Dalam mengevaluasi kualitas pelayanan tidak hanya ditentukan oleh pemerintah saja namun juga
ditentukan oleh masyarakat. Hal ini seperti yang dijelaskan bahwa berbicara mengenai kualitas
pelayanan, ukurannya bukan hanya ditentukan oleh pihak yang melayani saja tapi lebih banyak dilayani,
karena merekalah yang menikmati layanan sehingga dapat mengukur kualitas pelayanan beradasarkan
harapan-harapan mereka dalam memenuhi kepuasannya. Karena dalam pelayanan publik, kepuasan
masyarakat merupakan faktor penentu kualitas, maka setiap organisasi penyedia layanan publik
diharapkan mampu memberikan kepuasan kepada pelanggannya.
Untuk mencapai kepuasan itu dituntut kualitas pelayanan prima yang tercermin dari: Pertama,
transparansi, yakni pelayanan bersifat terbuka, mudah dan dapat diakses oleh semua pihak yang
membutuhkan dan disediakan secara memadai serta mudah dimengerti.
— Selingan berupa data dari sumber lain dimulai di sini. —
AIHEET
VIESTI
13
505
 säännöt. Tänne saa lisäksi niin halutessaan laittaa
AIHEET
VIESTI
Kedua, akuntabilitas, yakni pelayanan yang dapat dipertanggungjawabkan dengan ketentuan peraturan
perundang-undangan. Ketiga, kondisional, yakni pelayanan yang dapat sesuai dengan kondisi dan
kemampuan pemberi dan penerima pelayanan dengan tetap berpegang pada prinsip efisiensi dan
efektivitas.
Keempat, partisipatif, yakni pelayanan yang dapat mendorong peran serta masyarakat dalam
penyelenggaraan pelayanan publik dengan memperhatikan aspirasi, kebutuhan dan harapan
masyarakat.
Kelima kesamaan hak, yakni pelayanan yang tidak melakukan diskriminasi dilihat dari aspek apapun
khususnya suku, ras, agama, golongan, status sosial, dan lain-lain.
Keenam, keseimbangan hak dan kewajiban, yaitu pelayanan yang mempertimbangkan aspek keadilan
antara pemberi dan penerima pelayanan publik.
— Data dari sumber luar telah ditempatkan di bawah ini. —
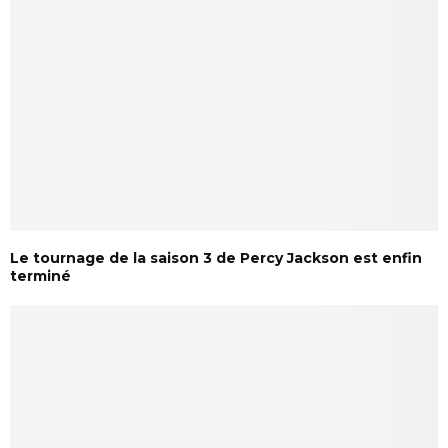
Le tournage de la saison 3 de Percy Jackson est enfin
terminé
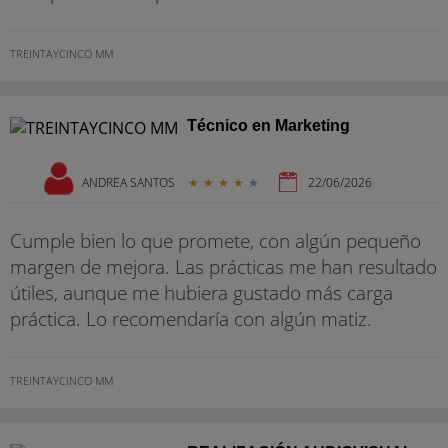
TREINTAYCINCO MM
Técnico en Marketing
ANDREA SANTOS
★
★
★
★
★
22/06/2026
Cumple bien lo que promete, con algún pequeño
margen de mejora. Las prácticas me han resultado
útiles, aunque me hubiera gustado más carga
práctica. Lo recomendaría con algún matiz.
TREINTAYCINCO MM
Dalam praktek pelayanan publik saat ini di Indonesia, kita menginginkan birokrasi publik yang terdiri dari
manusia-manusia yang berkarakter, yang dilandasi sifat-sifat kebajikan, yang akan menghasilkan
kebajikan-kebajikan yang menguntungkan masyarakat dan mencegah tujuan menghalalkan segala cara.
Karakter ini harus ditunjukkan, bukan hanya menghayati nilai-nilai kebenaran, kebaikan, dan kebebasan
yang mendasar, tetapi juga nilai kejuangan.
Hal terakhir ini penting karena birokrasi pelayan publik ini adalah pejuang dalam arti menempatkan
kepentingan umum di atas kepentingan pribadi atau golongan, rela berkorban, dan bekerja keras tanpa
pamrih. Dengan semangat kejuangan itu seorang birokrat, akan sanggup bertahan dari godaan untuk
tidak berbuat yang bertentangan dengan nilai-nilai kebenaran.
Rujukan
1. Peran Budaya Birokrasi Dalam Tata Kelola Pemerintahan Yang Baik, Makalah oleh Tatik Jumiarti 2019.
2. Pelayanan Publik dan Birokrasi Pemerintahan Makalah oleh Amir Syamsuardi 2019.